Dr Edward Chukwudi Agulanna, a native of Aboh-Mbaise Local Government of Imo State, is a Fellow of the Pharmaceutical Society of Nigeria (FPSN). A former member of the Imo State House of Assembly and former special assistant to the erstwhile minister of education, Agulanna, in this chat with Adebayo Folorunsho-Francis, relives his pharmacy experience over the years, while also recommending knowledge of the management sciences essential for every pharmacist. Excerpts:
Tell us about your early years.
With respect to family, I was born of humble but disciplined parents. My father was a very strict disciplinarian who had zero-tolerance for any act of indiscipline, no matter how minor it was. With respect to my education, I belong to two worlds: I belong to the first set of pharmacy graduates from the University of Nigeria, Nsukka. I became a Fellow of the Pharmaceutical Society of Nigeria in 1994. Along the line, I switched over to the Management Sciences.
What prompted this decision?
I used to feel inadequate whenever I listened to the news, especially when it dealt with issues concerning the management of the economy and organisations. Words like “efficiency”, “effectiveness”, “monetary policy”, “fiscal policy”, “inflation”, “depreciation”, “exchange rates” etc often sounded strange to me. I felt that I was not properly educated and therefore had to do something. I went back to my alma mater, the University of Nigeria and registered to study Management. I went ahead to do Masters in Business Administration (MBA) and thereafter MSc and PhD in Management.
Do you feel fulfilled studying it?
Yes! Today, I have authored and co-authored 18 books on Management. I am also a Fellow of the Nigerian Institute of Management (FNIM). I lecture in Imo State University in the Department of Management. I have successfully co-supervised 15 PhD graduates, eight of whom are our lecturers in the various departments of the university.
What circumstances led you to study Pharmacy in the first place?
While I was young, I wondered how somebody with fever swallowed “something” and his fever was cured, or drank something and had worms expelled from his body. I told myself that I must be involved in whatever was making such possible. That was my motivation for the pharmacy world.
Was it a good decision?
It was a good decision at that time, considering the information available to me which then created my mindset. However, some of our early colleagues compromised and abused the noble profession and allowed quacks and charlatans to get involved in the profession. It degenerated to all–comers affair, with illiterates and any type of human being selling drugs anywhere and everywhere.
If you had not studied Pharmacy, what other profession would you have chosen?
I would have opted for Medicine or Law because these are also respectable professions.
In the course of obtaining your degrees, tell us some of your memorable experiences
As I have already said, only my first degree is in Pharmacy. My MBA, MSC and PhD are in Management. In my undergraduate days, I still relish the memory of wearing white overalls in hot afternoons and going into the laboratory for practicals, while non-science students slept in the hostels. When I entered Management school, I felt happy that I could follow discussions on the radio and television when economic or management affairs were being discussed. I felt then that I was properly educated.
What is your view about pharmacists in politics?
I was among the early pharmacists who joined politics. I was a legislator from 1991 to 1993. I also contested the Senate at that time but it was disrupted by military intervention. I am very happy that many pharmacists are gradually taking active part in politics.
Many of the laws proposed to stop the indiscriminate sale of drugs never saw the light of the day because we lacked the political calculus of power to get laws passed. Now, we have local government chairmen, senators, governors, legislators, commissioners and ministers that are pharmacists and thus we have the necessary political leverage.

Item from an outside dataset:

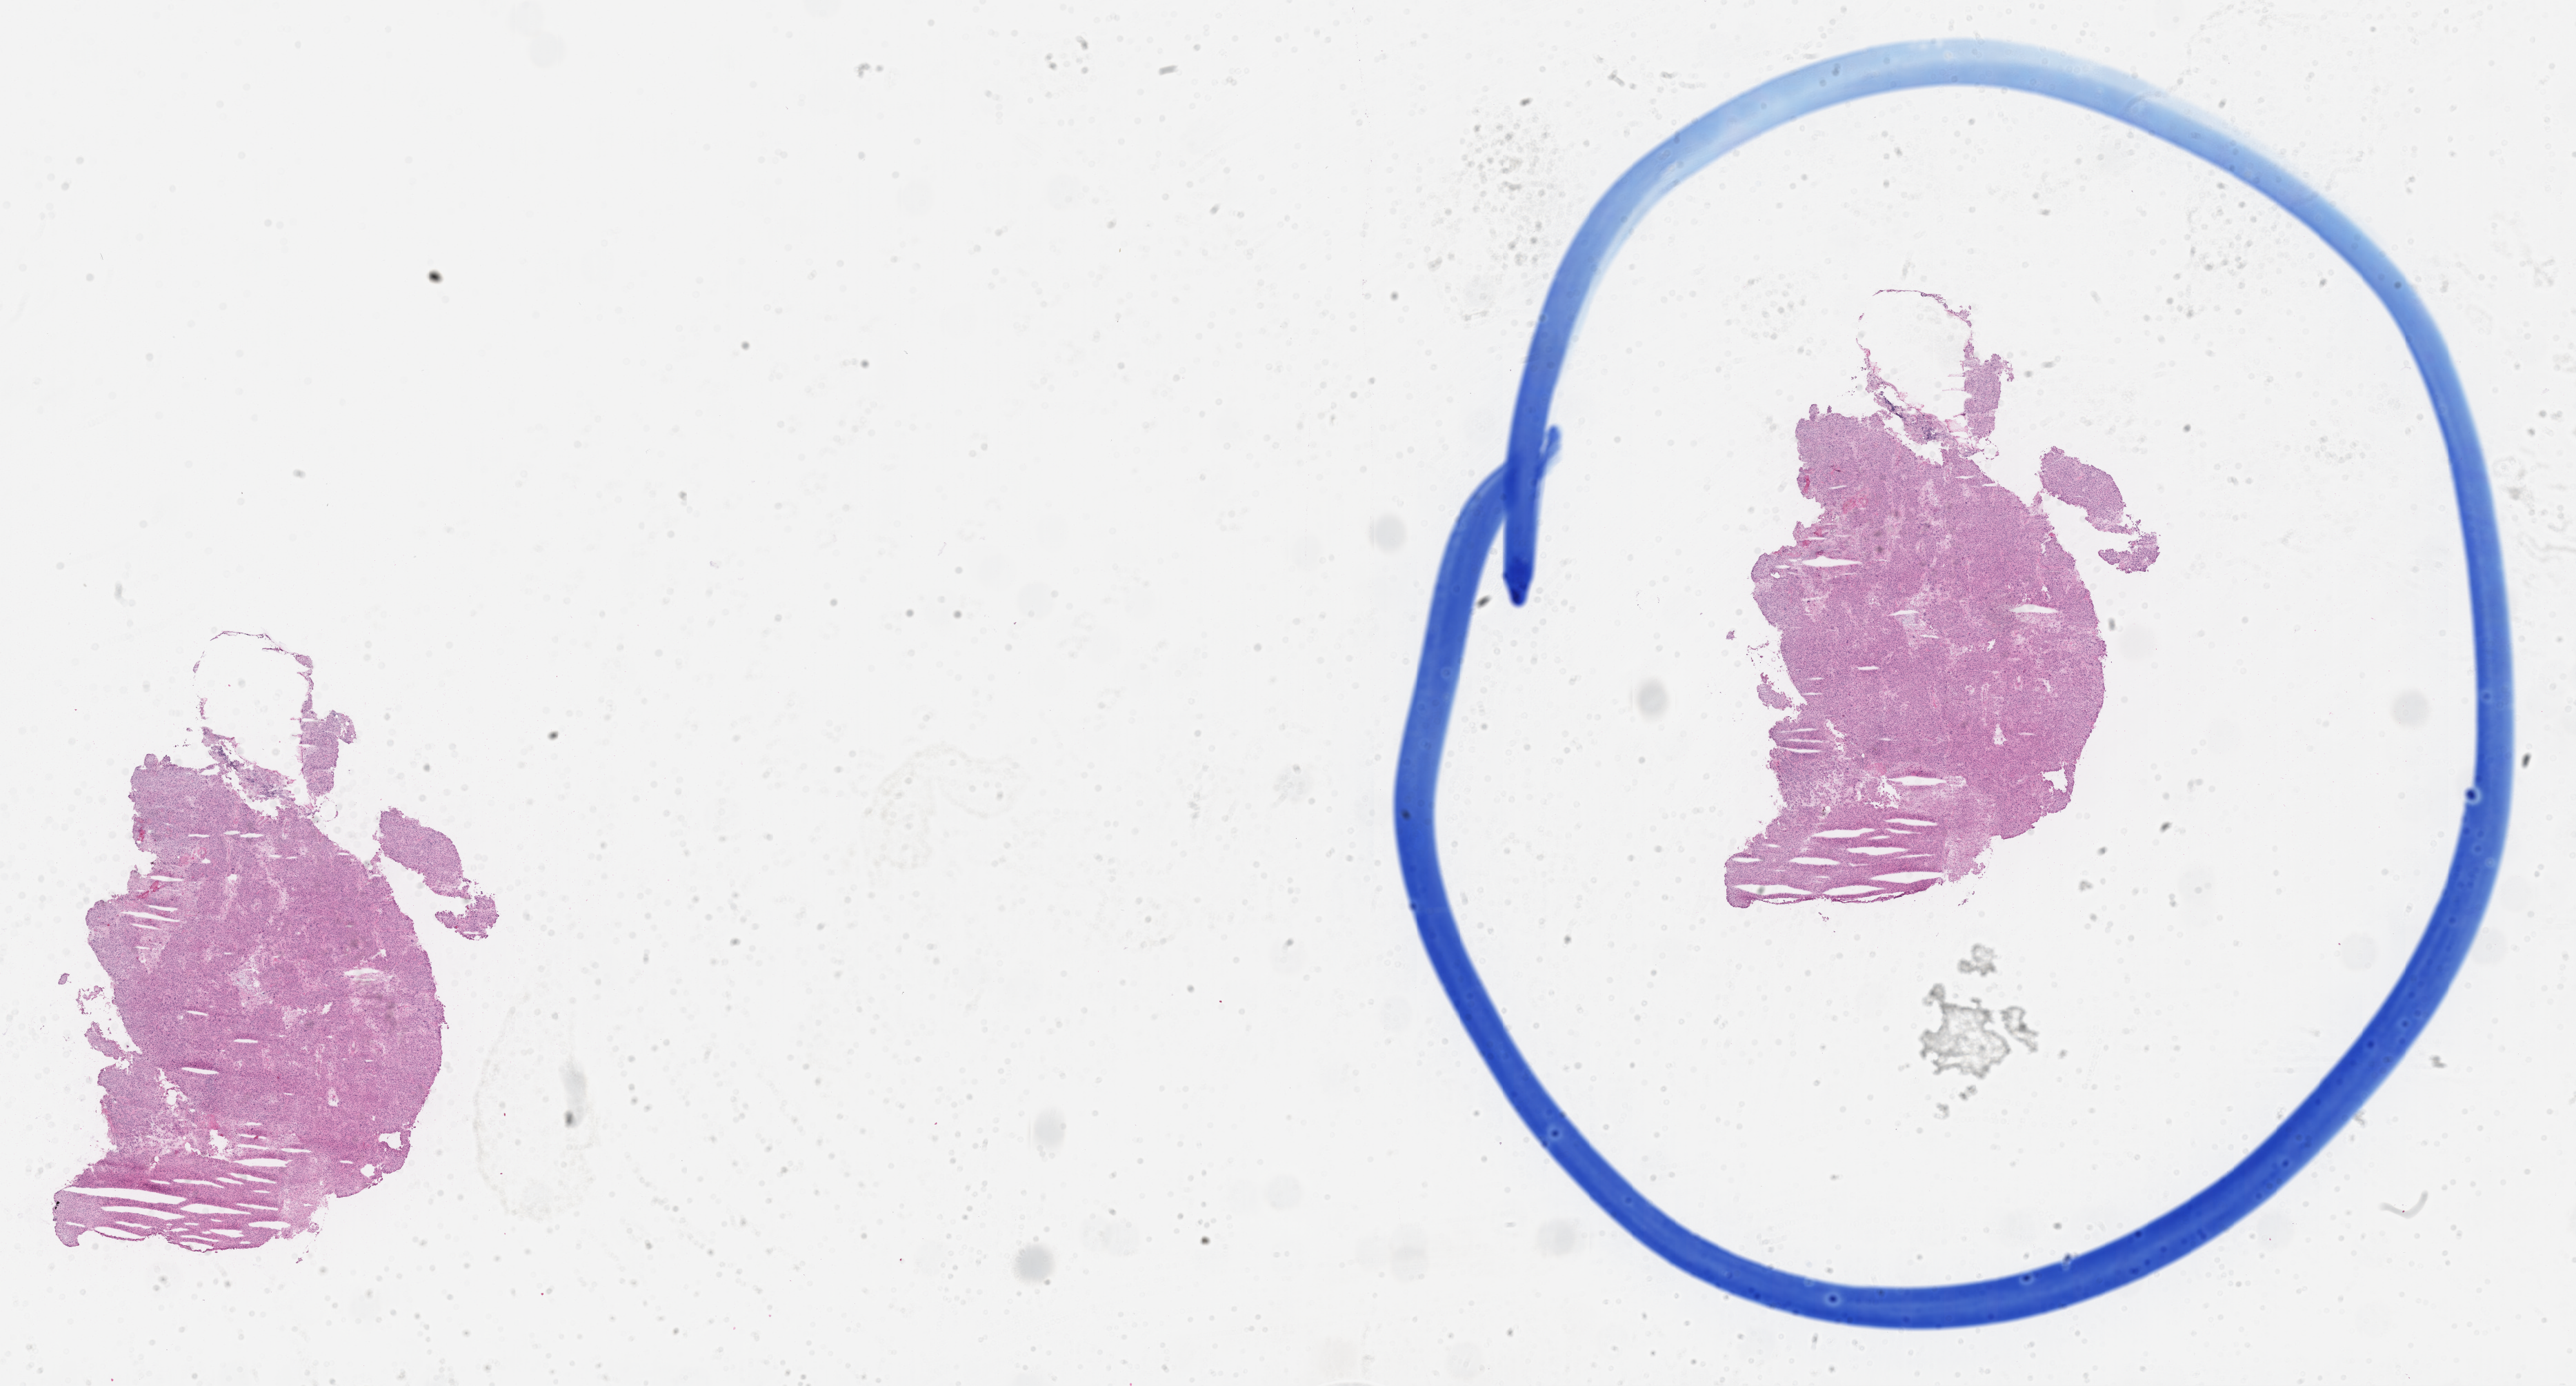
Whole-slide image, haematoxylin and eosin stain, shown as a low-resolution overview of the whole scanned area (about 30.1 x 16.2 mm); cryosection; specimen: primary tumor; site: breast (right). Female, age 38 years at initial diagnosis. Slide review estimates, as recorded: tumor cells 85%, tumor nuclei 85%, stromal cells 10%, necrosis 0%, normal cells 5%. Inflammatory infiltration, as recorded: lymphocyte infiltration 5%, monocyte infiltration 0%, neutrophil infiltration 0%.
- histologic diagnosis: Infiltrating duct carcinoma, NOS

Every pharmacist should try and take all the necessary risks to get involved in politics. According to Plato’s postulation, the price good men pay for not taking part in politics is that they are ruled by evil men.
What are your major contributions to Pharmacy?

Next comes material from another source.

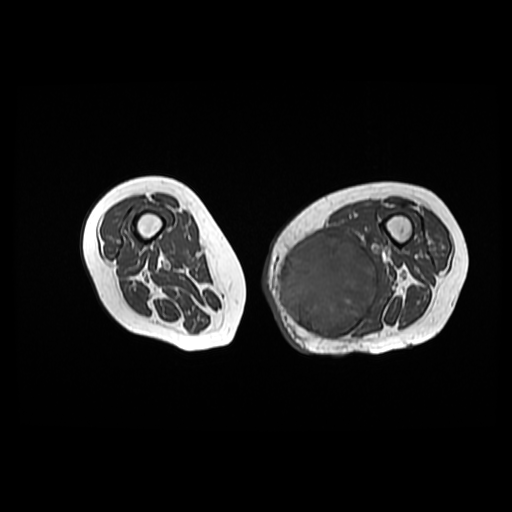
MRI of an extremity soft-tissue mass, one axial slice; slice 28 of 42 in the series (ordered by position); 6 mm slice thickness; 512 × 512 image matrix, field of view 420 × 420 mm. Female patient. From the clinical record (not read from this slice): histological type: pleomorphic leiomyosarcoma; grade: high; site of the primary tumour: left thigh.
Outlined on this slice (manually delineated by an expert):
- gross tumour volume including surrounding oedema: box from (x=277, y=233) to (x=384, y=340) px
- gross tumour volume (mass): (x=277, y=233)–(x=379, y=338)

Before I became a Fellow, I served in many capacities. I was a state chairman of PSN. I delivered lectures at both national and state annual conferences. I have also organised free lectures to pharmacists to expose them to the management aspects of the practice of pharmacy. Indeed my early foray into the world of politics encouraged many other pharmacists to follow suit.

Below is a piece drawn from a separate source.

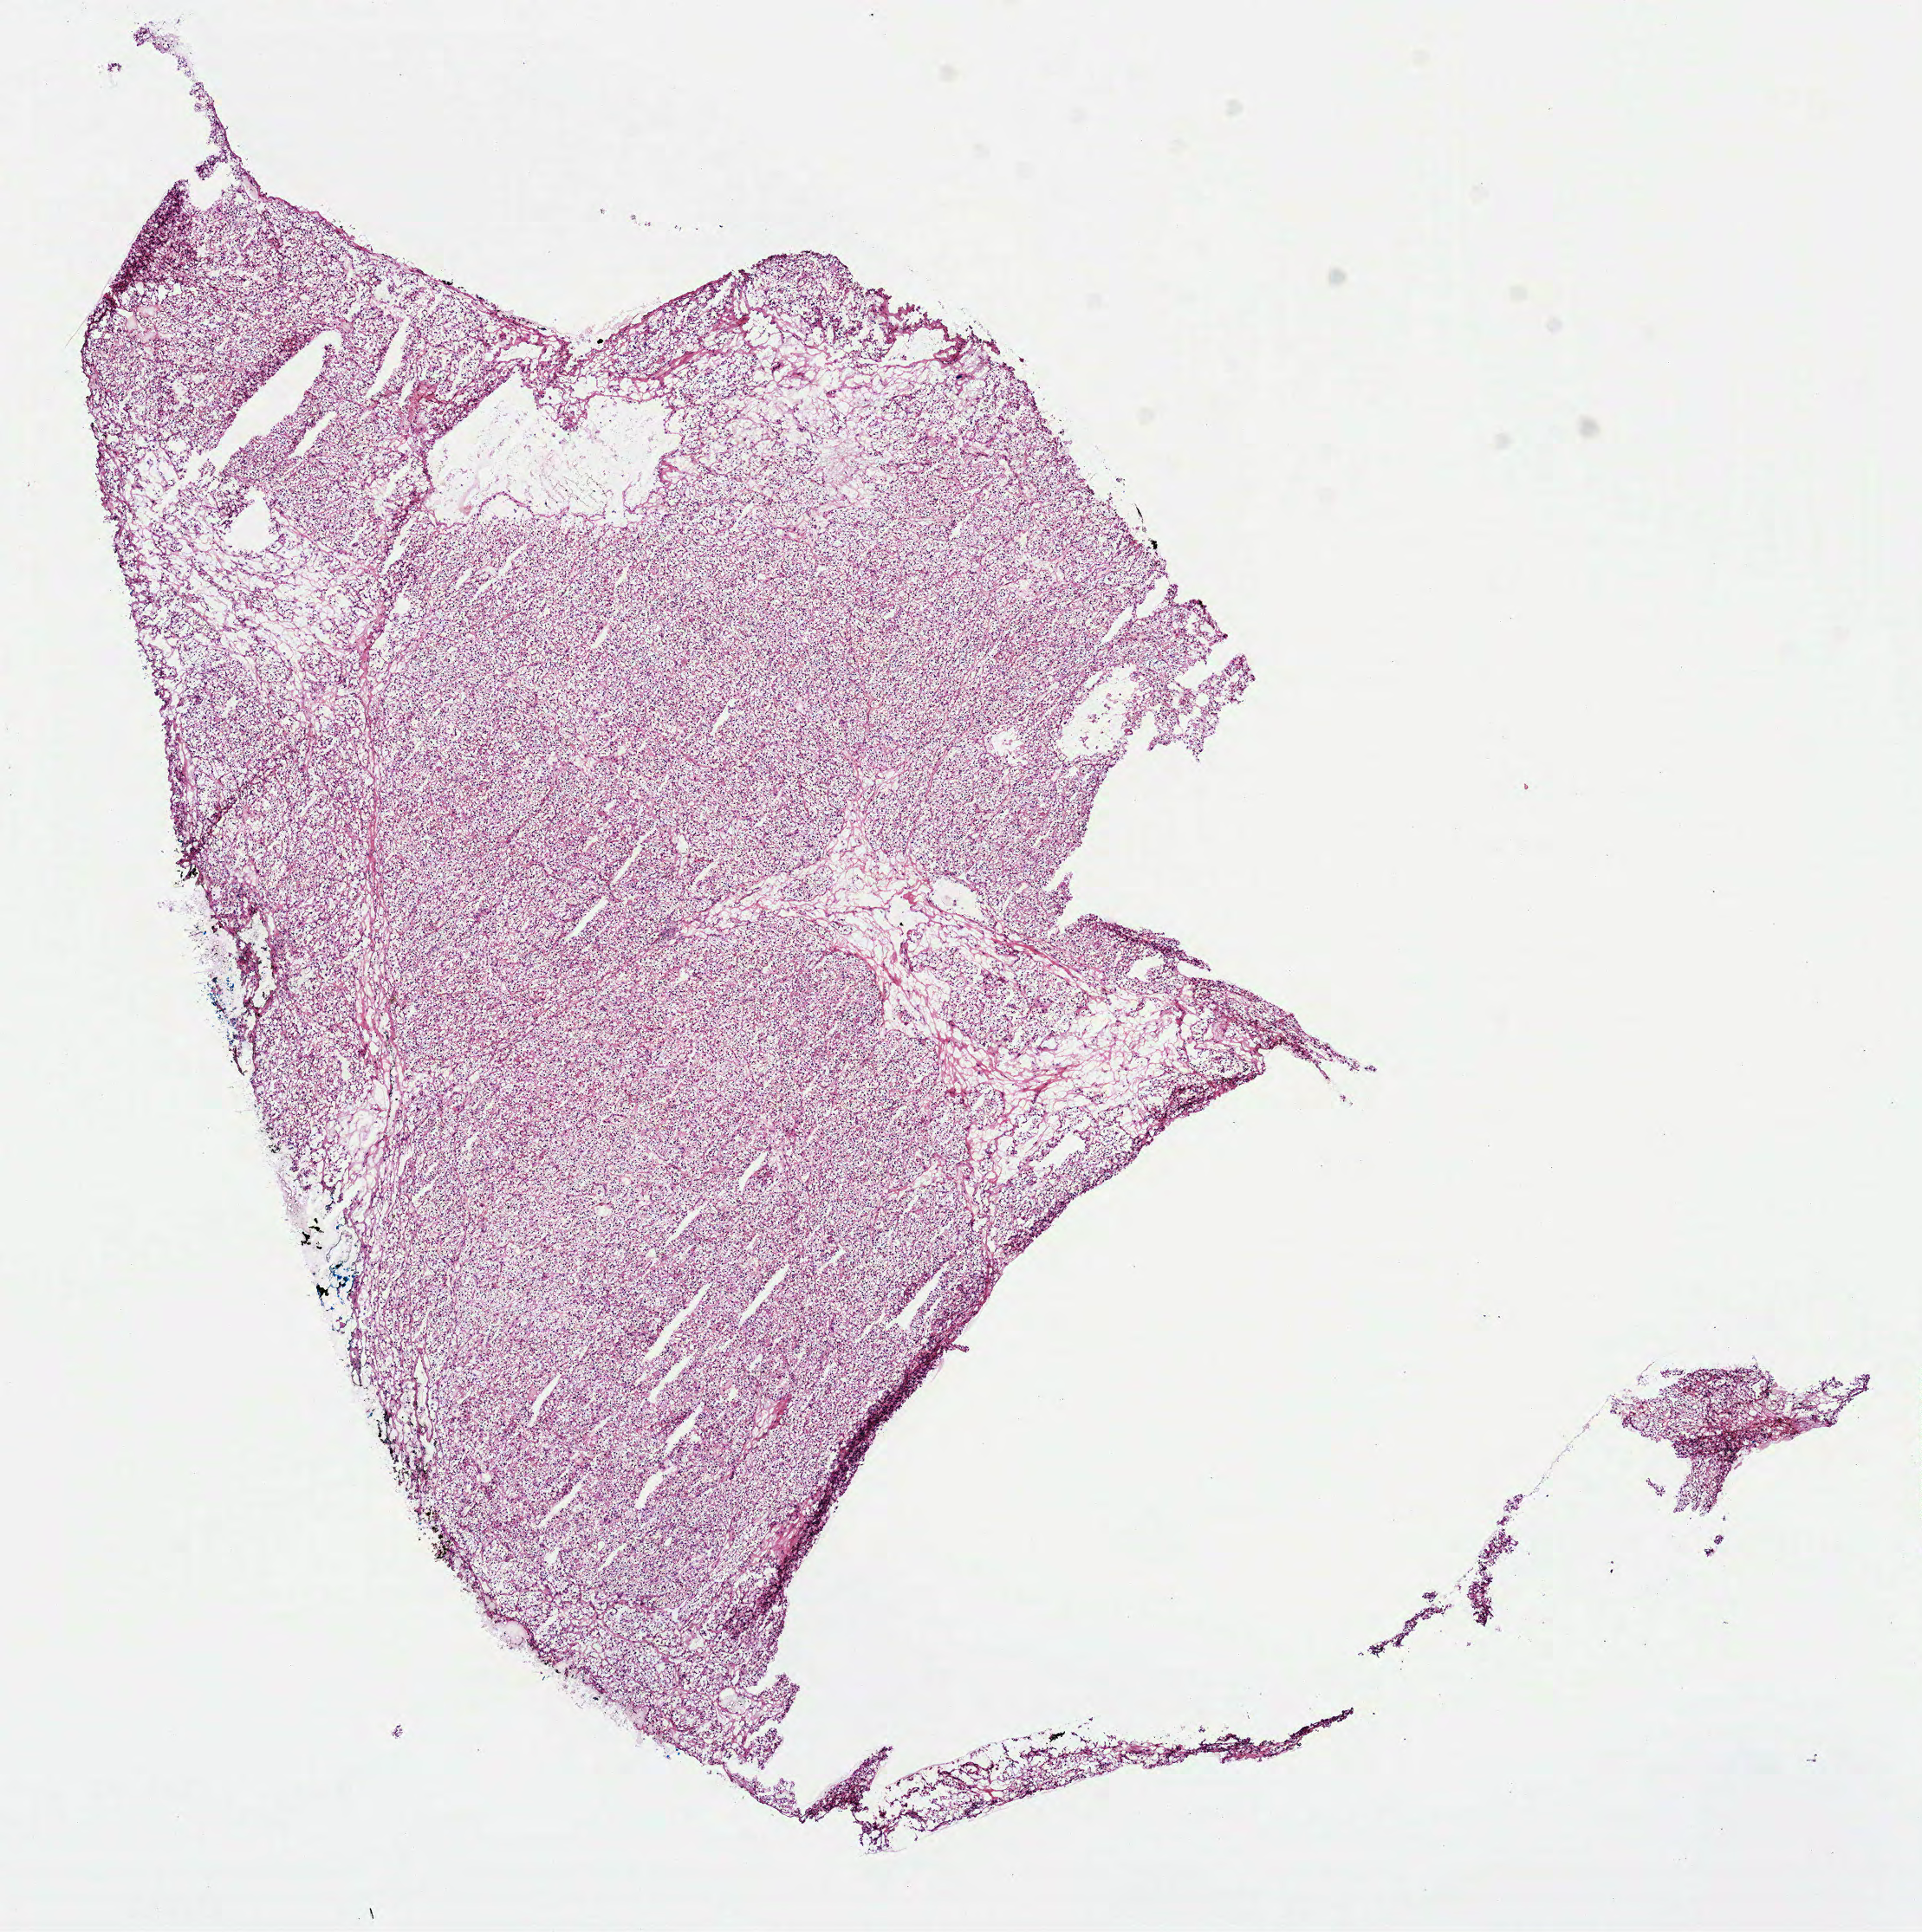
Whole-slide histology image, Hematoxylin and eosin (H&E) stained, a low-resolution overview of the entire scanned area, about 8.9 x 9.0 mm (acquisition: 40x scan), frozen section, sample: primary tumour, kidney. Male, age 75 years at initial diagnosis. Histologic grade: G2 (moderately differentiated). Slide review estimates, as recorded: tumour cells 100%, tumour nuclei 75%, normal cells 0%, stromal cells 0%, necrosis 0%. Inflammatory infiltration, as recorded: lymphocyte infiltration 2%, monocyte infiltration 3%, neutrophil infiltration 0%.
* diagnosis: Clear cell adenocarcinoma, NOS
* AJCC pathologic stage: I (7th edition)
* laterality: right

What do you think is the future of Pharmacy in Nigeria?
Clinical pharmacy will continue to empower pharmacists intellectually and make them more relevant and respected within the hospital system, and in the practice of pharmacy generally.
What is your advice for pharmacy students seeking to follow your footsteps?
There are seven billion people in the world and no two people are exactly the same because of different configurations of personality. However, any pharmacist who feels that in his “atomic” movements in the world of pharmacy, management sciences, academics and politics appeal to him should feel free to follow my footsteps.